- Born: Alexander Grant Gordon 6 May 1931 Glasgow, Scotland
- Died: 21 December 2020 (aged 89)
- Occupation: Spirits distiller
- Known for: Pioneering single malt Scotch as a whisky product category
- Relatives: William Grant (great-grandfather); Charles Grant Gordon (brother);

= Sandy Grant Gordon =

Scottish distiller (1931–2020)

Alexander Grant "Sandy" Gordon, (6 May 1931 – 21 December 2020) was a Scottish distiller who was credited with creating a global market for single malt Scotch whisky. As a managing director of the William Grant and Sons Glenfiddich distillery between 1968 and 1996, he is credited with global market success of the Glenfiddich brand. He was appointed a Commander of the Order of the British Empire in 1988.

== Early life ==
Gordon was born in Glasgow, Scotland on 6 May 1931. His mother was a doctor, and his father was the chairman of William Grant and Sons, a Scottish distilling company. Gordon was the great-grandson of the founder of the company. He was initially educated in Dufftown and then attended Rugby School, Warwickshire, England. He graduated with a degree in mathematics and law from Queens' College, Cambridge. He wanted to pursue a career in law or in aircraft design, but his father's diagnosis with colorectal cancer and later death prompted him to return and join the family distilling company.

== Career ==
Gordon started out in his family's distilling company after his graduate studies in 1954 and was initially allocated managing sales for the Africa market. Reflecting on his work he later admitted that this experience showed him that his talents were not in sales. He would later return again to focus on the European market.

He was credited with creation of single malt as a category of whiskies in 1963 and his efforts in creating a global market for Glenfiddich outside of Scotland, where it was not sold earlier. Prior to his efforts, virtually all of Scotland's exports were blended whisky. He was noted for his ability to forecast trends, particularly in the 1980s when strict laws against drinking coupled with high taxes caused a global slump in sales, and later there was a revival spurred by media depictions of scotch. This was important because of the time intensive ageing element of whisky production. The family also owned the Balvenie distillery which also produced its own single malt whisky. As of 2019, Glenfiddich was the largest selling single malt scotch whisky by volume, while both Glenfiddich and Balvenie were amongst the top 10 single malt whiskies in the global market by sales.

He was also a pioneer of whisky tourism, with his setting up of the first visitor centre for Glennfiddich Distillery in Dufftown in Scotland. The Scottish newspaper, The Herald, notes that as of 2020, almost half of all Scottish distilleries have tourist centres. He served as the Managing Director and Chairman of the Glenfiddich distillery from 1968 until 1996 and held ownership within the family at a time when many distilleries were coming under foreign control.

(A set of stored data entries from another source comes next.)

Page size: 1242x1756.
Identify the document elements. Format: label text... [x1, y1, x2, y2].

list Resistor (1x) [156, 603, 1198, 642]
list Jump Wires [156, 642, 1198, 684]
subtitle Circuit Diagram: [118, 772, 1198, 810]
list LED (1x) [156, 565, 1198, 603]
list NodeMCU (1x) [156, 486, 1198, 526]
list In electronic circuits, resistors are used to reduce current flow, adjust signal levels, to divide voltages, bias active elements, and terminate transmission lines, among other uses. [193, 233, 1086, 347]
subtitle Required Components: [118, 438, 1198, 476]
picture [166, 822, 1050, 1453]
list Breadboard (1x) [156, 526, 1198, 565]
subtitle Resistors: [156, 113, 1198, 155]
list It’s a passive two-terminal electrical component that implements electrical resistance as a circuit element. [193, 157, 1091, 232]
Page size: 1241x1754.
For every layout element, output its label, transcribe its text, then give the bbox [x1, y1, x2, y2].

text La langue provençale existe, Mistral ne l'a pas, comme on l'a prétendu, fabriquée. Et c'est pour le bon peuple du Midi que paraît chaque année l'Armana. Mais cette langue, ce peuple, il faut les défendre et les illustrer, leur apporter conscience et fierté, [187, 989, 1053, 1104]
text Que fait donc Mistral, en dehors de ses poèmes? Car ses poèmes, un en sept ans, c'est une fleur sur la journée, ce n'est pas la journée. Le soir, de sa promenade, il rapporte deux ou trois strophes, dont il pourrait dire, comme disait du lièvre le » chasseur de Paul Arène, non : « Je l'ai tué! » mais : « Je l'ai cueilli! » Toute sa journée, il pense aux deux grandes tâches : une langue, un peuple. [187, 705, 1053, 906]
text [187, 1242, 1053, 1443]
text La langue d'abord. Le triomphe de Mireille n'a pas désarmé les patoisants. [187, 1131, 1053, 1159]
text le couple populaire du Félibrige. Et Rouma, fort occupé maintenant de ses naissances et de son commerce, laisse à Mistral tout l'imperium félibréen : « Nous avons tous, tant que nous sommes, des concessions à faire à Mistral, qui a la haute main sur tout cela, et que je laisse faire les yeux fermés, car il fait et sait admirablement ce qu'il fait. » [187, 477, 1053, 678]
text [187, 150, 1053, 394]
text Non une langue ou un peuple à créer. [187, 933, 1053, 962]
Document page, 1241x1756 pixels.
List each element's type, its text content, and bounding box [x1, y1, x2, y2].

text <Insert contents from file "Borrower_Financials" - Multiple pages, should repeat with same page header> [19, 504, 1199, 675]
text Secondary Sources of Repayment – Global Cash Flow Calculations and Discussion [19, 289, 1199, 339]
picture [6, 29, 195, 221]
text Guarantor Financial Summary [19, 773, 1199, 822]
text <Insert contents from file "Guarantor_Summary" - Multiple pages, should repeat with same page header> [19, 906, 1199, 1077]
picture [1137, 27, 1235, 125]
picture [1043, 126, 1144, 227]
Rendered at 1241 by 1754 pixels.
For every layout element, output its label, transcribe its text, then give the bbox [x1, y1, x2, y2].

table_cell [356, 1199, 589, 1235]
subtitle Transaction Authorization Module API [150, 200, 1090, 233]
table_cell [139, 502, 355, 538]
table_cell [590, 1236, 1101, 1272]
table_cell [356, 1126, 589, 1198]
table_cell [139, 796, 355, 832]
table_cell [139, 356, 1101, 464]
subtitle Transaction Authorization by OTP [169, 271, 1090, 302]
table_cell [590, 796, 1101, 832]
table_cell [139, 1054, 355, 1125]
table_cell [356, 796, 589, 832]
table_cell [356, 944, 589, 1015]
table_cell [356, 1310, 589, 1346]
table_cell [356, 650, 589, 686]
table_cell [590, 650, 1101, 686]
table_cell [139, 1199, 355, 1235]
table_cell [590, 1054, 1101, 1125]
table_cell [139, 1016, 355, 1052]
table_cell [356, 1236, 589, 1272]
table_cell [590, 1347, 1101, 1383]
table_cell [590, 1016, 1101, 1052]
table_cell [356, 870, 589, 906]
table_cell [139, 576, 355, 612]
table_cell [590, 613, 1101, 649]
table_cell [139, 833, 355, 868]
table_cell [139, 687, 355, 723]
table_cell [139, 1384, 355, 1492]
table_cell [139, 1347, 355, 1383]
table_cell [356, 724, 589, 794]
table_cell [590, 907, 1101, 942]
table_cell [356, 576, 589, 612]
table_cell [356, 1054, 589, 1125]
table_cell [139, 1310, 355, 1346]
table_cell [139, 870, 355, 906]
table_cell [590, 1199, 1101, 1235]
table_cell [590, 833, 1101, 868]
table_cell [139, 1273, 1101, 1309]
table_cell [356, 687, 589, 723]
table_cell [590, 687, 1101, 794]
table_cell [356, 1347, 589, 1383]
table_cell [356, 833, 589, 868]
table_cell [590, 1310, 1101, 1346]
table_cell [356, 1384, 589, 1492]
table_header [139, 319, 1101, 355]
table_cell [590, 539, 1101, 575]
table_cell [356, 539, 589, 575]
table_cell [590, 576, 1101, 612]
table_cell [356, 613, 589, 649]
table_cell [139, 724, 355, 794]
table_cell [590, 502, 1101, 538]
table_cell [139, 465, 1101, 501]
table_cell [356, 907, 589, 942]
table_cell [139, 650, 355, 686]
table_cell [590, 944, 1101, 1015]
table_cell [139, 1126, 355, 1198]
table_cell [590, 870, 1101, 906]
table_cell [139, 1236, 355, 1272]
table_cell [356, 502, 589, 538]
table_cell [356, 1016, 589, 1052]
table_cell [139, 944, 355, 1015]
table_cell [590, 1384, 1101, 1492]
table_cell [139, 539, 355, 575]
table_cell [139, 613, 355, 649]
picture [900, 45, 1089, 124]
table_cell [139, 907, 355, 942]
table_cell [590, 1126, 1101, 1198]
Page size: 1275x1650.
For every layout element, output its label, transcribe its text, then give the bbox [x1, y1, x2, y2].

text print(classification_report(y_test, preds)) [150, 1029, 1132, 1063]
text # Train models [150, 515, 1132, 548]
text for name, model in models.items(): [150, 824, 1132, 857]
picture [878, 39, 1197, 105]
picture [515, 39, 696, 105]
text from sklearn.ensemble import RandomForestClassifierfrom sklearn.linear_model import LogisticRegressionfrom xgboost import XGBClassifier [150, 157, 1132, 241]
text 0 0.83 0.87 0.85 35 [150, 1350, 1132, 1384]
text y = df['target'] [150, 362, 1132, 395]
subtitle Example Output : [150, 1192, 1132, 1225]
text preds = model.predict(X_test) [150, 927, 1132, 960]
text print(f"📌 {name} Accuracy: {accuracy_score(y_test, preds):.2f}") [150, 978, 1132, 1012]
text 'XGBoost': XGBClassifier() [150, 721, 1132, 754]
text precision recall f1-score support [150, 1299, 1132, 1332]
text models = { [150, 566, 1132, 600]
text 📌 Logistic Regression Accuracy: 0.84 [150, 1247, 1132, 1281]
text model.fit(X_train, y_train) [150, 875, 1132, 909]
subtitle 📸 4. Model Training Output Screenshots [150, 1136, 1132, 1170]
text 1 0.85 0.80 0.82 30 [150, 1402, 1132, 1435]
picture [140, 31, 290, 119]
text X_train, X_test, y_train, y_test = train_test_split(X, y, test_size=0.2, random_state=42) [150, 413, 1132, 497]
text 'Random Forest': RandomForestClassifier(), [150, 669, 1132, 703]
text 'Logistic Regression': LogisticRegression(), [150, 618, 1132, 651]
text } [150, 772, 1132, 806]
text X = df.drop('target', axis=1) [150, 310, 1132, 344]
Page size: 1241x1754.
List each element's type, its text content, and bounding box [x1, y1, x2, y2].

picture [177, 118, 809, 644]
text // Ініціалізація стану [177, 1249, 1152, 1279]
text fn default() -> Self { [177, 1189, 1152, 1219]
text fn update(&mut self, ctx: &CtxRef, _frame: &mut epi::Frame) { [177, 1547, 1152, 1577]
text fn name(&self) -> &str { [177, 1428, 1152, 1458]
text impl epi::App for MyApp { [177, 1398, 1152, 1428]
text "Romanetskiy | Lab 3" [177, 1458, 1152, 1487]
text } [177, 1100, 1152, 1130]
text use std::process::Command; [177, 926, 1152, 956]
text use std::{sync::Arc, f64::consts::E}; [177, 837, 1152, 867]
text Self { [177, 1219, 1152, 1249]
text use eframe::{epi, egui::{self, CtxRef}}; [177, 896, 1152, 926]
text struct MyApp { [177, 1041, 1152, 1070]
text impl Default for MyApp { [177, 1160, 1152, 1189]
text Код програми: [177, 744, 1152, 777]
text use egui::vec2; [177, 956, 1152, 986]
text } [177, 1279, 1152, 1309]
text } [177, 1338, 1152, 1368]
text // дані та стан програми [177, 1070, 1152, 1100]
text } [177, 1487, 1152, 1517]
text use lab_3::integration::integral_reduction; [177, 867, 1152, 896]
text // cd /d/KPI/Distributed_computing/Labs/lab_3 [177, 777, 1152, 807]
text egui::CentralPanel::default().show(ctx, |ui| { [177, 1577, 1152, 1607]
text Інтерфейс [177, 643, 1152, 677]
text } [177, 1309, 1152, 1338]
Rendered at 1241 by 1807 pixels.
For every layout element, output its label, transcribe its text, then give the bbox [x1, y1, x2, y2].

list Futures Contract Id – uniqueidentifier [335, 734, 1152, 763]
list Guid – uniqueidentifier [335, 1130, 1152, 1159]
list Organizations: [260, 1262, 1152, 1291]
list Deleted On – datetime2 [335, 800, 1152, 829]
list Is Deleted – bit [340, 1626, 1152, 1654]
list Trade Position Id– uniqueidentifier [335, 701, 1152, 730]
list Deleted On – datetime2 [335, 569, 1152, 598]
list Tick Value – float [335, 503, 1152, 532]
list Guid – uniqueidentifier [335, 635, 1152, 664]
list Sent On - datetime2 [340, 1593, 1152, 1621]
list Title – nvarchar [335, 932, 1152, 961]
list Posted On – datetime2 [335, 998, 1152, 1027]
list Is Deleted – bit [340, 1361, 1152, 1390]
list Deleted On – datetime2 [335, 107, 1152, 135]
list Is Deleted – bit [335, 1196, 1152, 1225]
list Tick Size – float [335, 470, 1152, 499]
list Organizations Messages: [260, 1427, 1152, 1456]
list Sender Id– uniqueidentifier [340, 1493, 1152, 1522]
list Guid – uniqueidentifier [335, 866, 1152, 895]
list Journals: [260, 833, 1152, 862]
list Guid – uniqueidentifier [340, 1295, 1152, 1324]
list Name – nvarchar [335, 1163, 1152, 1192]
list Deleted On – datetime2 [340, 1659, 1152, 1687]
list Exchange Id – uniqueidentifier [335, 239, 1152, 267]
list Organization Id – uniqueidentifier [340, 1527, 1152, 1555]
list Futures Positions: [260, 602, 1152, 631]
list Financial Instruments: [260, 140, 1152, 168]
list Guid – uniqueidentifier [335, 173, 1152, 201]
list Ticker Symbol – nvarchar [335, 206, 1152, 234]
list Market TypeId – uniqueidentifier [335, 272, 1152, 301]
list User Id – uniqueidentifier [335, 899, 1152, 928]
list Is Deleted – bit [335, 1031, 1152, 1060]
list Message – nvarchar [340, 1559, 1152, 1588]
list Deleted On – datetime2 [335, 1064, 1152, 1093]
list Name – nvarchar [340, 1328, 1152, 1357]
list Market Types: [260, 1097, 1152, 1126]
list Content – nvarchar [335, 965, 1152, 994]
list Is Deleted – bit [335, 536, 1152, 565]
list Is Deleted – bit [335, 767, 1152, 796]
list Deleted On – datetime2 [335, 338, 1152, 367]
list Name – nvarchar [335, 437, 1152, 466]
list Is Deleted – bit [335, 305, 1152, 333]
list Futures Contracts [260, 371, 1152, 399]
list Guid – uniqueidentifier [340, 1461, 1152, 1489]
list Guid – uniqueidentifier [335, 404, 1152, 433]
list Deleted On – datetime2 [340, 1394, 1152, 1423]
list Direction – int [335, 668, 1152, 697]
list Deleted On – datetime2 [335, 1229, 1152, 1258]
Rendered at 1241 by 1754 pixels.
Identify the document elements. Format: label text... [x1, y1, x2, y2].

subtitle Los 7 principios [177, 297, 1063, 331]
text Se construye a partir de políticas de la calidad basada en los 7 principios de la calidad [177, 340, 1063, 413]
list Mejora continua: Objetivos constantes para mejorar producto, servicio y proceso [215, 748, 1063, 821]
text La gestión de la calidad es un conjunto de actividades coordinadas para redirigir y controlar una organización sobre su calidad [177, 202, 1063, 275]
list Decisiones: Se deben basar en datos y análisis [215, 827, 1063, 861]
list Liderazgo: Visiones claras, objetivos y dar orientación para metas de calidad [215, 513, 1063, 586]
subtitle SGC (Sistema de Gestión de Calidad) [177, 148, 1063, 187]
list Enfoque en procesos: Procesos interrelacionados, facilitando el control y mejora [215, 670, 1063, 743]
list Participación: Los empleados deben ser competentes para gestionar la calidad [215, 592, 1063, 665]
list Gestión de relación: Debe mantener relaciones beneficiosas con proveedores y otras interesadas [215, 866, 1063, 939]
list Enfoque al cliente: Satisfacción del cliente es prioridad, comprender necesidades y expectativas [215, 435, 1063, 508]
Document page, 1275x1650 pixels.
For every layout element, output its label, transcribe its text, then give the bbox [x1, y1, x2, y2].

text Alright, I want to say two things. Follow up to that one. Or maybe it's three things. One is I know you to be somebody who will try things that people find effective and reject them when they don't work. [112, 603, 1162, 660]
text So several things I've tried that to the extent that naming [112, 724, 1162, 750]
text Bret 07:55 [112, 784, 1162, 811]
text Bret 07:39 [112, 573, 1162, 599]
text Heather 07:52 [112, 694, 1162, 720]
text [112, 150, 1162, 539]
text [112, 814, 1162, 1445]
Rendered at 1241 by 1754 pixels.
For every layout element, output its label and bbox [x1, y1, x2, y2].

He was also a supporter of the Scottish arts and culture. In the early 1990s, he had made contributions as the chairman of the trust, toward the building of the National Piping Centre in Glasgow, Scotland. He was awarded the College of Piping Award for his services to piping. He was a trustee on the Scottish Government's Board of the National Museums of Scotland and had set up a fellowship in Scottish history at the University of St Andrews. He was also the vice-chairman of the Scottish Seabird Centre, a conservation centre and had committed himself to supporting charities working with protecting endangered birds after his retirement. He had also made periodic bird-watching trips to Ethiopia, Faroe Islands, India, and Peru, after his retirement in 1996.

He was made a Commander of the Order of the British Empire (CBE) in 1988.

== Personal life ==
Gordon met his wife Linda Stobart when he was studying in Cambridge. It is noted that he later showed her a book with the costs that he had incurred while courting her. The couple had four children. Peter Gordon, one of their sons, would go on to become a Director and later a Chairman at the family distillery. His wife died in October 2019. Gordon died at his home on 21 December 2020. He was aged 89.

Gordon was active outdoors, and had climbed the 282 Munros, mountains with a height greater than 3,000 ft, in Scotland. As of 2019, the Grant Gordon family was the richest in Scotland for six years in a row.